If you’re looking for information about a specific entity, you’re not likely to have much luck with a generic search engine. There are a wide variety of specialized resources you can utilize. Below is a list of some of my favorites, but there are many others, and you may need to find your own depending on the task.
- Information about internet-connected devices
- Shodan – Mass port- and service-scans
- Censys – Mass port- and service-scans
- RiskIQ – Variety of information about websites
- crt.sh – Certificate transparency logs
- ViewDNS.info – Various lookup and reverse-lookup tools
- IPinfo – Basic information about IP addresses
- bgp.he.net – Routing information
- Public records
Files often contain metadata. The presence of this data might not be immediately obvious to the person who created the file, and it may provide clues as to the author. This can be important when analyzing a document created by an unidentified adversary, for example.
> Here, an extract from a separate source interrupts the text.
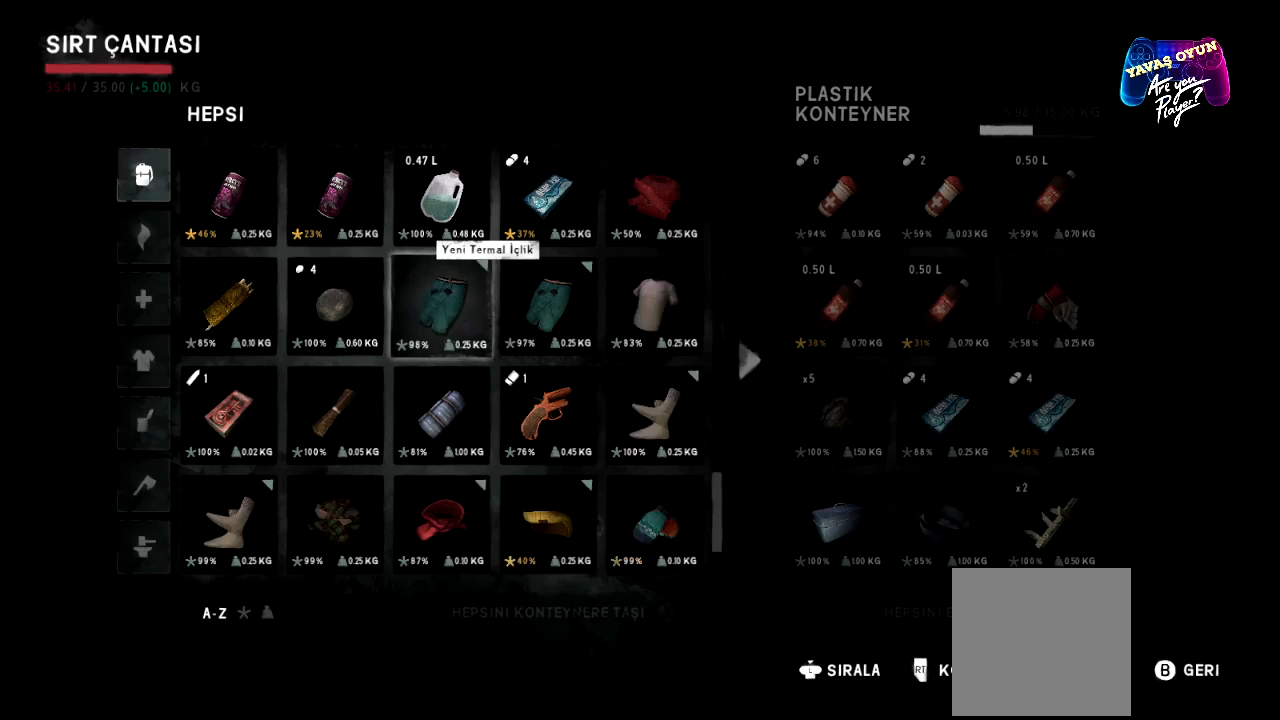
{"buttons": [], "left_stick": "center", "right_stick": "center", "events": [[67, "A", "up"]]}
JPEG images are particularly notorious for the amount of metadata they can contain. Using a format called Exif, JPEGs typically encode information about when the picture was taken and what sort of device was used to take the picture, often without the photographer’s knowledge. For pictures taken with modern smartphones, they may even include the exact location. This can be crucial for investigation.
There are a variety of web-based Exif viewers, with Jeffrey Friedl’s being particularly popular. However, if you’re looking to up your game, you should familiarize yourself with offline tools, especially those commonly used from the command line. ImageMagick includes a handy
identify utility; by running a command such as
identify -verbose photo.jpg, you can view all the Exif data encoded in
photo.jpg. Additionally, depending on your operating system, you may be able to view metadata using a file manager. For example, on macOS, right-clicking an image and choosing
Get Info will show a dialog with most of the metadata.
Other file formats can contain metadata as well, and if you know that your target is metadata, it’s usually easy enough to find a tool to help. A quick web search will often reveal a variety of appropriate tools for any format, though some formats are more likely to contain useful metadata than others.
Sometimes it’s not always clear what format a file uses, especially if the file lacks an extension. You can use a tool such as Linux’s
file command to help identify the file, or you can manually open the file in a hex editor and match the first handful of bytes against known file signatures. Most mainstream formats contain a few identifying bytes at the beginning of each file.
A Note on Ethics
Knowledge can be powerful. As your skills improve, you’ll likely be tempted to use them for less-than-ethical purposes. Sometimes the line between right and wrong gets blurred.
Don’t use these skills to find information about people without their permission. No matter who they are or what they may have done, using these skills to target people is harmful, regardless of your intentions, and it may very well be illegal.